§ Data
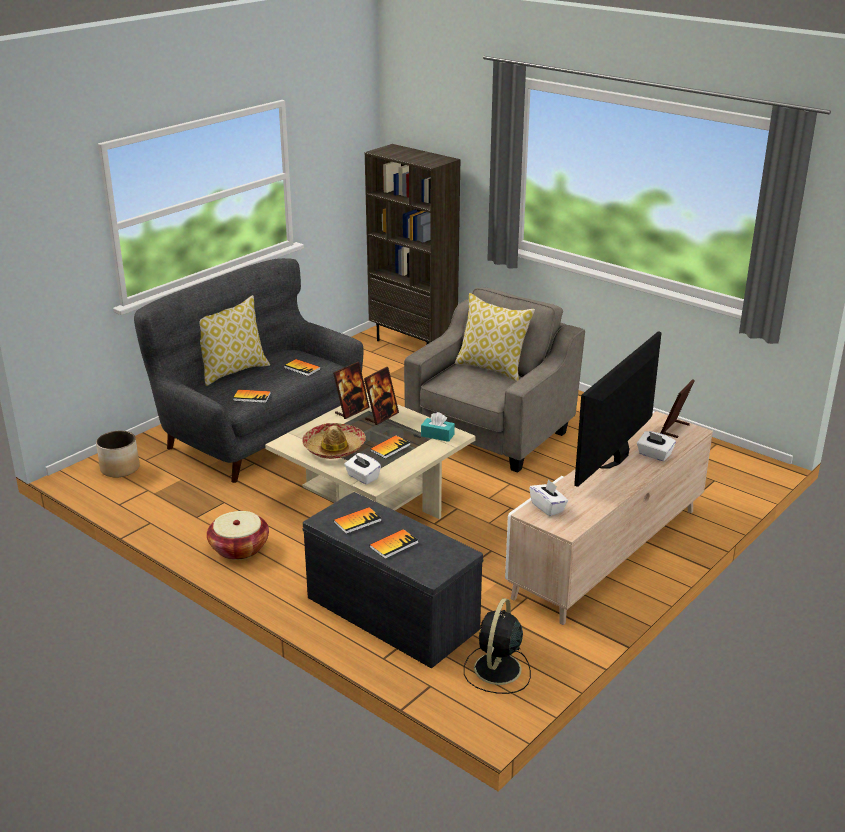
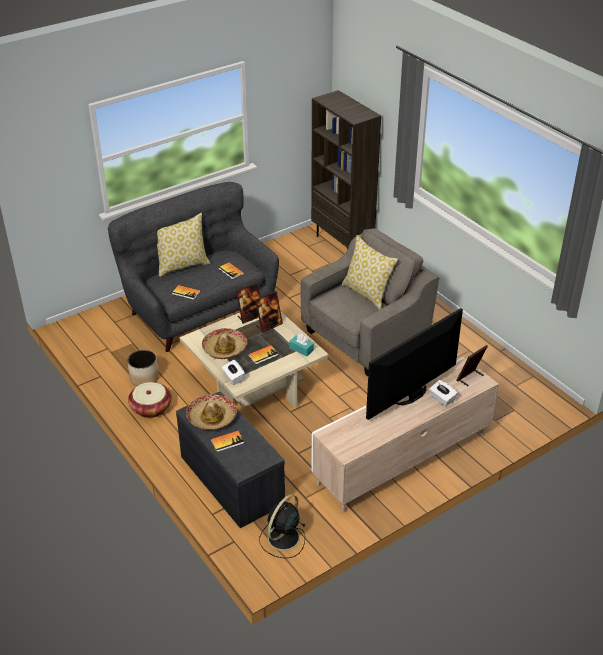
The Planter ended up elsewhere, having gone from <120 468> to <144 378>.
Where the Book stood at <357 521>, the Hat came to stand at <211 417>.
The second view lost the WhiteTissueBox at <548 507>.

§ Prompt
What are the lines from the one containing "Where the Book" to the end of the material above? Return them exactly, and only them.

§ Exercise solution
Where the Book stood at <357 521>, the Hat came to stand at <211 417>.
The second view lost the WhiteTissueBox at <548 507>.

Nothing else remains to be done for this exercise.